The Courier Mail has also reported that the child protection department’s executive director, Matthew Lupi, emailed Taylor last year warning that the number of cases taking over 60 days to investigate was increasing, and seeking an explanation.

He reportedly noted that “the devil’s number”, 66.6 per cent, of notifications of abuse in the last quarter of the previous year involved families already known to the department.

Asked about the looming potential for deft crisis management, Taylor said today: “There’s no question about it, there’s obviously going to be complex cases and quite rightly the public expects us to review and ask what we can do better.”

“I can signal to you that I’ve learnt from every case, both the good and the adverse,” she said.

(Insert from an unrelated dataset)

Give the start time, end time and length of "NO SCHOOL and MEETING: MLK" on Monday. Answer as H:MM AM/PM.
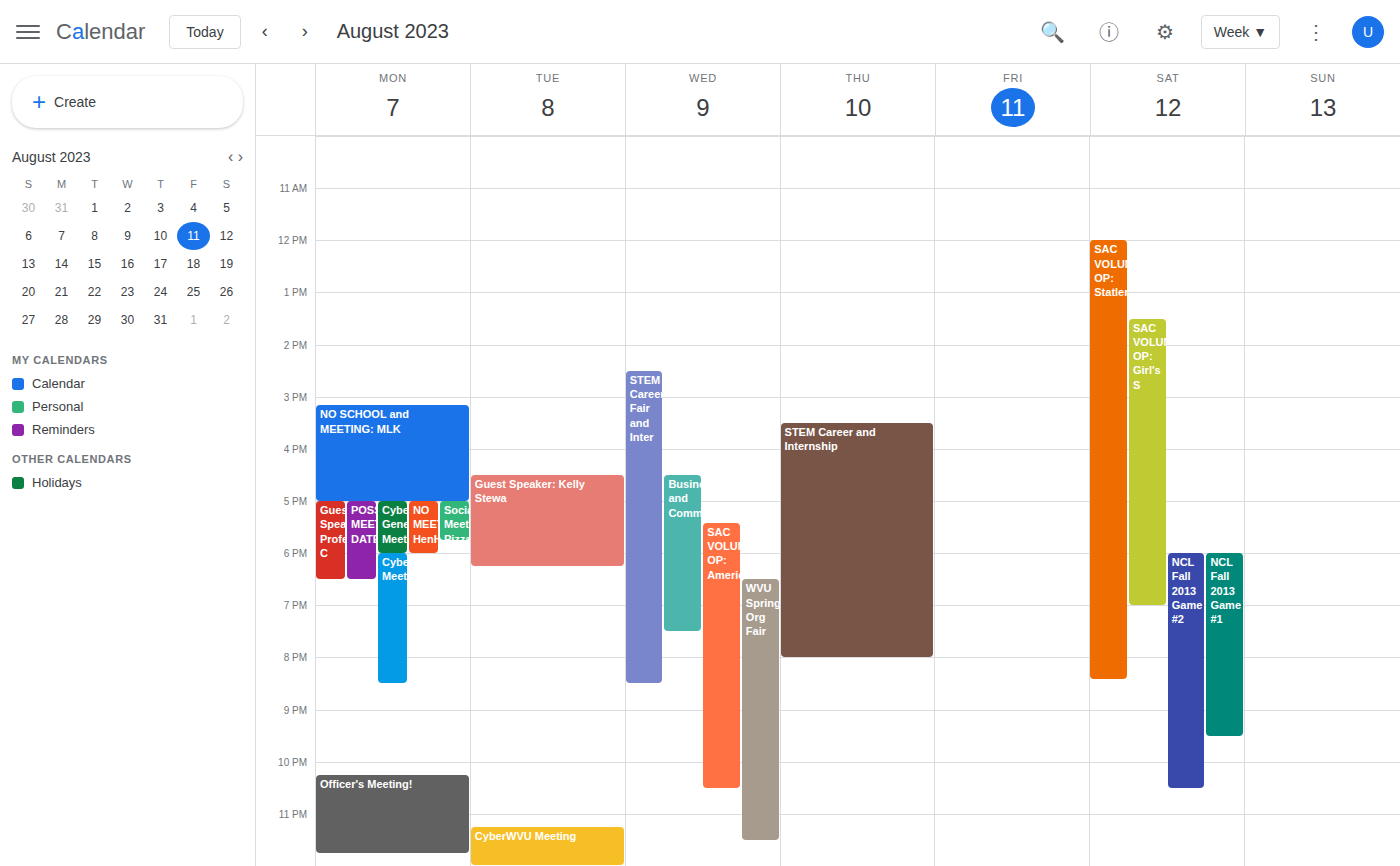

Taylor noted that Queensland’s mandatory reporting regime was “unusual”, in that it had not been covered under one piece of legislation.

“Our challenge was to bring all mandatory reporting together into one piece of legislation, and have one threshold… you’re already in an advanced state from where we were,” she said.

Weatherill has previously mooted the prospect of abolishing SA’s mandatory reporting requirements – a suggestion vetoed by the findings of the Nyland commission.

Weatherill said today Taylor’s task would be to “manage the culture of this agency which has deep and challenging issues”, as well as implementing the balance of recommendations emanating from the Nyland report.

“A key element will be the relationships she forms with other agencies, whether they be our health care agencies, our Education department and most importantly our non-Government agencies,” he said.

Weatherill all but ruled out transferring the child protection portfolio to a new minister, arguing Justice Margaret Nyland made “no recommendation of that sort”.

That will mean while Education and Child Protection will become separate agencies, Minister Susan Close will still retain carriage of both.

The Premier suggested John Rau’s additional role as minister for Child Protection Reform would be wound up in due course.